Transcribed page contents
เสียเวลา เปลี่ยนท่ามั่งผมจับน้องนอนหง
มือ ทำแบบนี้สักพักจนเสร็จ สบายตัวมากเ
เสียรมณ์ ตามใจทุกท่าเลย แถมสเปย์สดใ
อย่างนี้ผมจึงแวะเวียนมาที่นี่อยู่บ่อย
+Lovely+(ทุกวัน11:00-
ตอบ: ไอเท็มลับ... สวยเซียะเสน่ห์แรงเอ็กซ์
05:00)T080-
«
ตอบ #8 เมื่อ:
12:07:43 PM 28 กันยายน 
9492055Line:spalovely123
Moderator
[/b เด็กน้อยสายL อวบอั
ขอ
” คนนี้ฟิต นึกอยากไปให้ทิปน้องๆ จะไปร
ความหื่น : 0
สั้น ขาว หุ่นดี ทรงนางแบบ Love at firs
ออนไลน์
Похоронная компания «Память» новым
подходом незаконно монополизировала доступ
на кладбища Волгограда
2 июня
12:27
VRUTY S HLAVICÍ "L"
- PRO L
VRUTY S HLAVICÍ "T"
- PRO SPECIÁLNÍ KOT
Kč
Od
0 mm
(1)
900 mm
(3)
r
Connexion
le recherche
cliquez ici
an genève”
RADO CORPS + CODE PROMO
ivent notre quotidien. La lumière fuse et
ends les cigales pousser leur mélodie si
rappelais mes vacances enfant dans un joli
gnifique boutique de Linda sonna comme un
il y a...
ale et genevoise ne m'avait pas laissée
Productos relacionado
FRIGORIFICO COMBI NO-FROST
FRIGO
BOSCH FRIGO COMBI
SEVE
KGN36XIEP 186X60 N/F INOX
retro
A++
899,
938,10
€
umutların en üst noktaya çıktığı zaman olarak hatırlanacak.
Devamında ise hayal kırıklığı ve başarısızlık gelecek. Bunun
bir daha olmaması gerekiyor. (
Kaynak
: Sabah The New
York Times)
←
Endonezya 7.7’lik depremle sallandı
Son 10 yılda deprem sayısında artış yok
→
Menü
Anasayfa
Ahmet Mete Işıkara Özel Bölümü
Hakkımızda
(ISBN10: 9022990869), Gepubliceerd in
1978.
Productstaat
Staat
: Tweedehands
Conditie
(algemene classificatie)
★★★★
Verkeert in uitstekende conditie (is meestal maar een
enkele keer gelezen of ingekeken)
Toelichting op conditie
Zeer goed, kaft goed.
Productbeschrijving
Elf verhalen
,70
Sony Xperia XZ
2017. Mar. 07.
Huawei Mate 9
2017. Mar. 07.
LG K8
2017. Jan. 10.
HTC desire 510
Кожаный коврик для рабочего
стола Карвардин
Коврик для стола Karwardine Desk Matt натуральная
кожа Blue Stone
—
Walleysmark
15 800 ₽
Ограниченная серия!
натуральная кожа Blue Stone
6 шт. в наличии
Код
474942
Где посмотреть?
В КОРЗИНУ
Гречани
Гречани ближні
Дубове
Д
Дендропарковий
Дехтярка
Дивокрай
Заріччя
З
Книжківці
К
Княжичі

§ Task:
The answer must consist of each line in the entries above that includes "стола".

§ Final answer:
стола Карвардин
Коврик для стола Karwardine Desk Matt натуральная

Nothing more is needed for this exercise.